Als die Ideallinie wieder abtrocknet, ist das Toyota Team wieder das erste, das auf Slicks wechselt. Die Schlussphase des Rennens ist an Spannung kaum zu überbieten, als sich Kevin Estre im Penske Porsche Nr. 6 immer näher an den führenden Kamui Kobayashi im Toyota Nr. 7 heranarbeitet. Der Porsche ist deutlich schneller, kommt am Toyota von Schlußfahrer Kobayashi und seinen Teamkollegen Mike Convay und Nyck de Vries aber nicht vorbei. In den letzten Runden gehen die Überrundungsmanöver immer zugunsten von Kobayashi aus, wodurch Estre im Ziel 2 Sekunden Rückstand hat. Wieder sind die Kontrahenten durch einen GT3 getrennt - diesmal ist es der Heart of Racing Aston Martin.

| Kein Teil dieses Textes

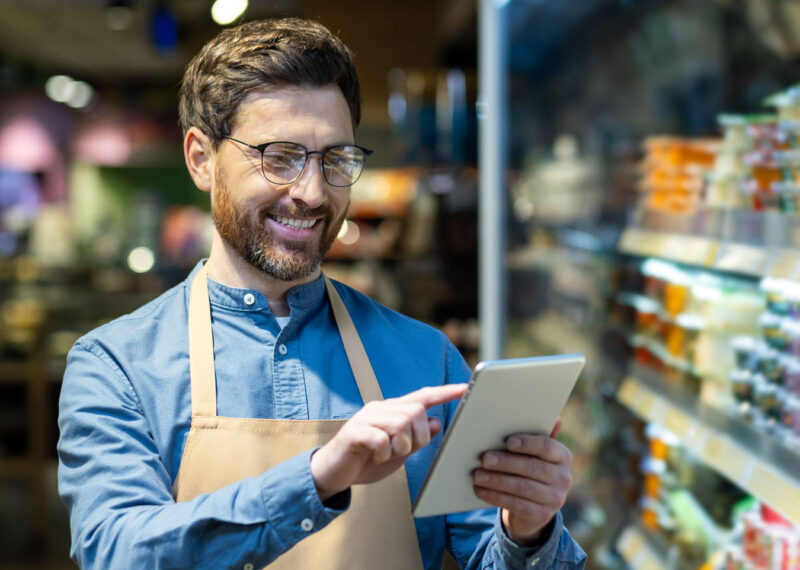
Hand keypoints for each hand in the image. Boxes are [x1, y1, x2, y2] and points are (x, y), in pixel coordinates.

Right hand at [310, 383, 466, 499]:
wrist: (333, 473)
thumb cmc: (367, 460)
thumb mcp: (398, 452)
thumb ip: (416, 438)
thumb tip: (435, 422)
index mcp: (393, 410)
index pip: (423, 397)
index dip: (444, 392)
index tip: (464, 388)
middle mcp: (380, 408)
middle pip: (415, 412)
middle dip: (418, 436)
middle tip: (403, 450)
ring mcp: (366, 418)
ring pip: (401, 423)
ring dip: (400, 446)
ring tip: (388, 454)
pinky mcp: (354, 432)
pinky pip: (381, 439)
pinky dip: (383, 453)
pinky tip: (374, 456)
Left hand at [472, 418, 572, 544]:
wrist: (534, 508)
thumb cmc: (529, 470)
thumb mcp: (534, 454)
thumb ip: (536, 436)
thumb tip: (554, 417)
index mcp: (562, 456)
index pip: (548, 446)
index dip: (528, 443)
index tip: (508, 442)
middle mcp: (563, 477)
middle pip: (532, 467)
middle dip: (505, 462)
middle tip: (484, 458)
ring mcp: (555, 498)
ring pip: (522, 487)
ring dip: (496, 480)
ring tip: (477, 474)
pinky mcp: (541, 515)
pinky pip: (515, 504)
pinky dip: (494, 496)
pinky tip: (480, 490)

Die Fans haben sich weder von Wetter noch Rennverlauf die Stimmung vermiesen lassen. Fast alle sind geblieben und bilden eine imposante Kulisse vor dem Podium. Toyota hat das Rennen mit seiner Risikofreude gewonnen, Ferrari hat es durch Strategiefehler verloren. Antonio Fuoco versöhnt die Tifosi, als er in der letzten Runde am Toyota von Brendon Hartley vorbeigeht und Platz 4 erobert. Porsche-Penske baut mit den Plätzen zwei und drei die Führung in der Meisterschaft weiter aus. Ein extrem unterhaltsames Rennen mit vielen Wendungen. Hat es Spass gemacht, das Rennen von den Tribünen aus zu verfolgen? Auf jeden Fall, aber das nächste Mal nehme ich gerne wieder das Media Center!